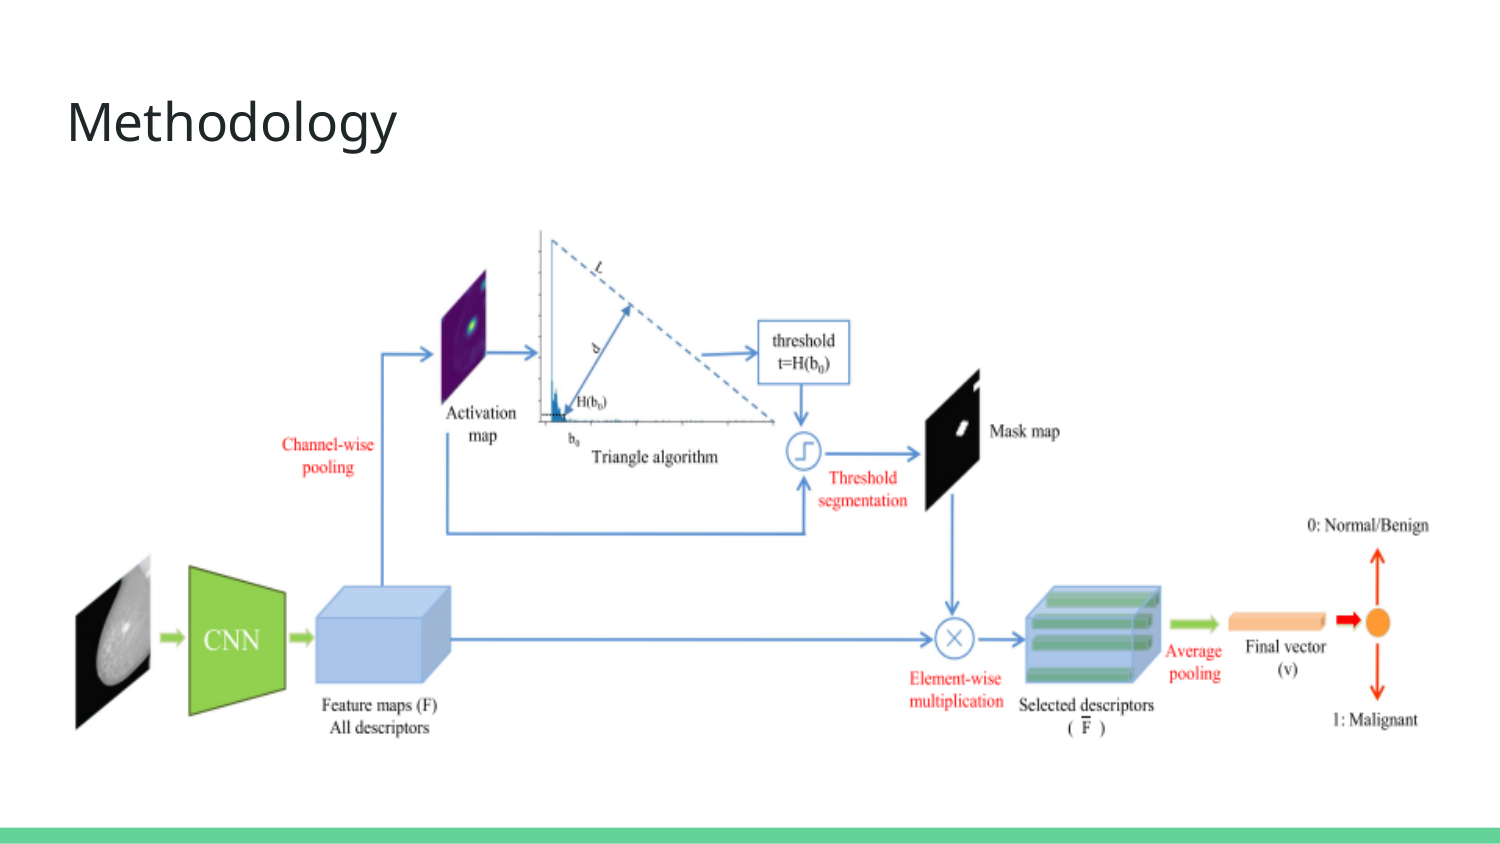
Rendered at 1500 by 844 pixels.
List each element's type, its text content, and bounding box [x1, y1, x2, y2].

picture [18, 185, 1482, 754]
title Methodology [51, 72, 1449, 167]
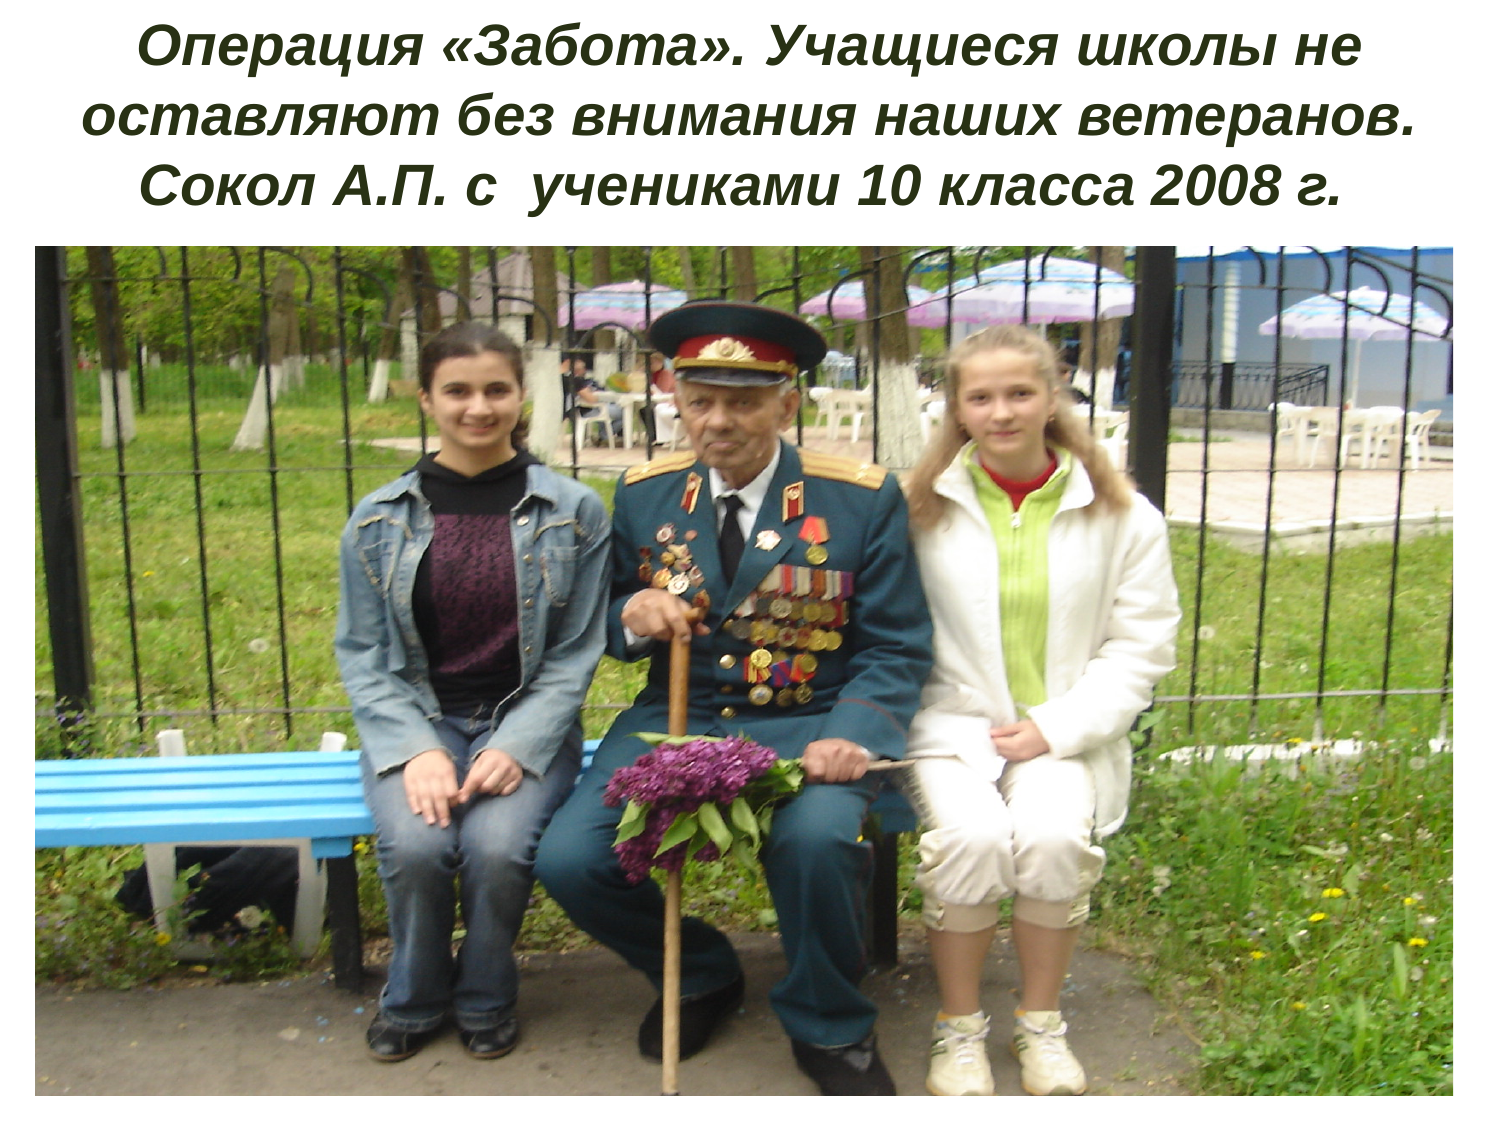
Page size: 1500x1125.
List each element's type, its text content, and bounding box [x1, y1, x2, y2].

────────────────────

§ **AIM OF THE TASK**: Please print all the lines above exactly as given and leave out every picture.

§ **ANSWER SPACE**:
Rendered at 1500 by 844 pixels.
List each element's type, its text content, and bounding box [x1, y1, x2, y2].

picture [18, 185, 1482, 754]
title Methodology [51, 72, 1449, 167]
Page size: 1500x1125.
List each element's type, its text content, and bounding box [x1, y1, x2, y2].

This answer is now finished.